Starting especially from the 19th century and, let’s not say throughout the 20th century, there was a very strong intellectual battle of opposing economic theses. As its creators were very high-level economists, this battle has been splendidly presented in the work of the great economist Schumpeter, Historia del análisis económico (citations from the translation by Manuel Sacristán, Ariel, Barcelona, 1971). In the section the Mephodenstreit was extraordinarily violent. As Schumpeter notes, Schmoller reviewed Karl Menger’s work negatively “in his Jahrbuch, and Menger countered with a pamphlet entitled The Errors of Historicism in German Political Economy, in which he brimmed with anger and naturally provoked rejection. The incident caused much unrest and set off an avalanche of literature; both took decades to settle down.” This struggle was introduced into economic policy and, through it, into social policy, beginning to orient, as regards Schmoller’s historicist line, the whole of German politics.

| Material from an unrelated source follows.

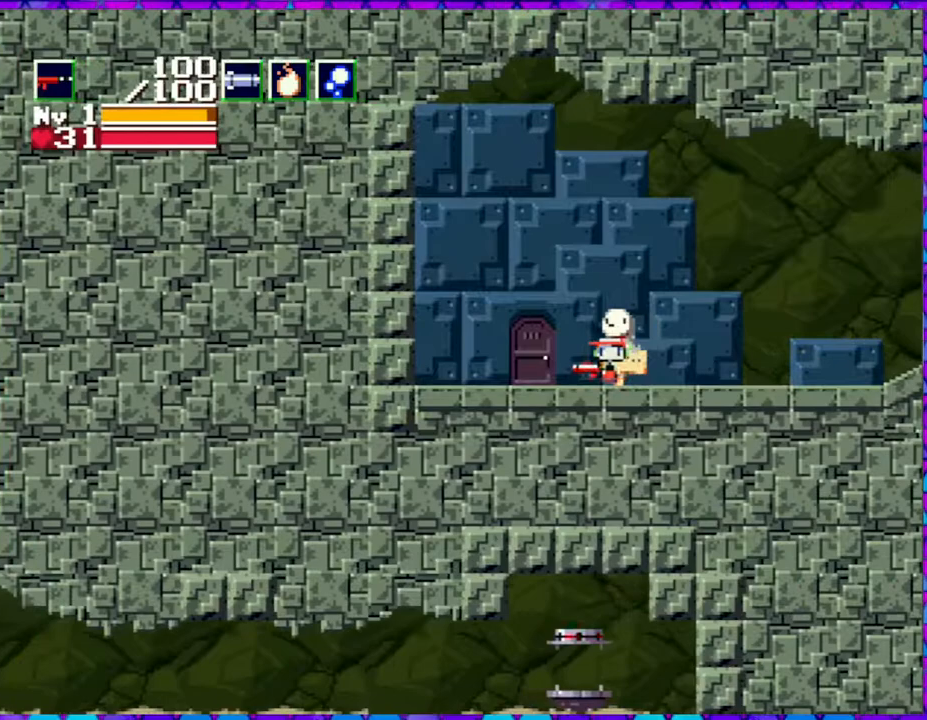
{"buttons": ["DPAD_DOWN"], "right_stick": "center", "events": [[267, "DPAD_LEFT", "up"], [383, "DPAD_DOWN", "down"]]}
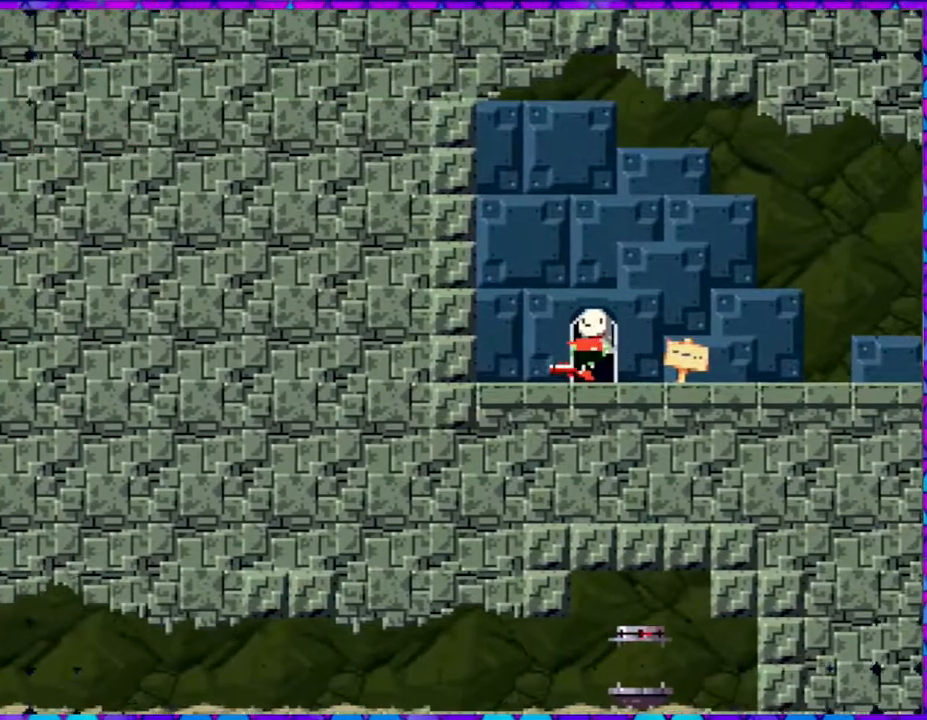
{"buttons": [], "right_stick": "center", "events": [[17, "DPAD_DOWN", "up"]]}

Of course, Bismarck’s imperial approaches became linked, since then, with historicist positions, which in the German intellectual sphere itself gave rise to opposite approaches, derived from the famous Vienna School of Economics, from which consequences were derived in Germany, for having been defeated in World War I, and for the economic disaster created by the harsh conditions imposed by the allies, in the Treaty of Versailles.
Hence the acceptance of the theses, after that defeat, of the National Socialist party led by Hitler, author of a basic work for that ideology, entitled Mein Kampf. Reading him makes it very clear that he is the heir to the historical school, but in conflict, not with the Vienna School, but with very high-ranking economists located both in Switzerland and in England, with a systematic maintenance of opposite attitudes. The triumph of National Socialism moved German economists opposed, at the same time, to historicism and Nazism, even to go into exile, such as Hayek, for example, in England, or Stackelberg, in Spain.
Still linked to Germany – the University of Freiburg im Breisgau was next to the Swiss border – a disparate nucleus of the line arose that we might call Nazi-historicist. Such was the case of Eucken, formulator of totally opposite theoretical approaches to the official orientation of the Government of Berlin, headed by Hitler.
A pretty young lady named Edith Stein, the daughter of a medium-sized businessman, mainly related to the lumber trade, came to have an extraordinary intellectual vocation, and, at the same time, an admiration for her family environment. All of this is clear in her work Estrellas amarillas. Autobiography: childhood and youth (Editorial de Espirituality, 2019). Throughout her youth, she became more and more linked to the Catholic Church, until her conversion, attracted by the personality of Saint Teresa of Jesus. But she, eager to receive a high university education, especially in philosophy and theology, she went first to the University of Breslau and, then, to the aforementioned Freiburg im Breisgau. In that university course she experienced a very strong intellectual link with Husserl, that great philosopher admired by Ortega y Gasset. Very intelligent, Edith Sthein also observed something that she had lived up to then in her business family environment, and automatically, she became Husserl’s assistant, perceiving the atmosphere on economic issues existing in the whole of the University of Freiburg im Breisgau. . She was totally abandoning the historicist line, to enter into economic policy approaches that followed the aforementioned line of abandoning historicism. We see Edith Sthein, perhaps due to the aforementioned family link, along with that line of economic science, and with projections towards Catholic thought, sustained on the Swiss border with the theses exposed in the Ordo magazine, with economic and social approaches. An admirer of our Saint Teresa –and also, by the way, a direct heiress of Jews settled in Spain–, she entered the Carmelite order. The persecution of the Jews in Germany forced her to change her residence and, when she was in the Echt convent, in the Netherlands, she was arrested and sent to the Auschwitz concentration camp, where she was martyred in the gas chamber, dying on the 9th. August 1942.
I must point out that Saint John Paul II had had a theological, philosophical university orientation and critical admiration towards the economic approaches of Edith Stein, whom he went on to praise, in a just and extraordinary way, when she was canonized, considering it wonderful that she became known. with the previous name of Santa Teresa.
For this reason, the heterodox historicist line also caused the martyrdom of this extraordinary Saint.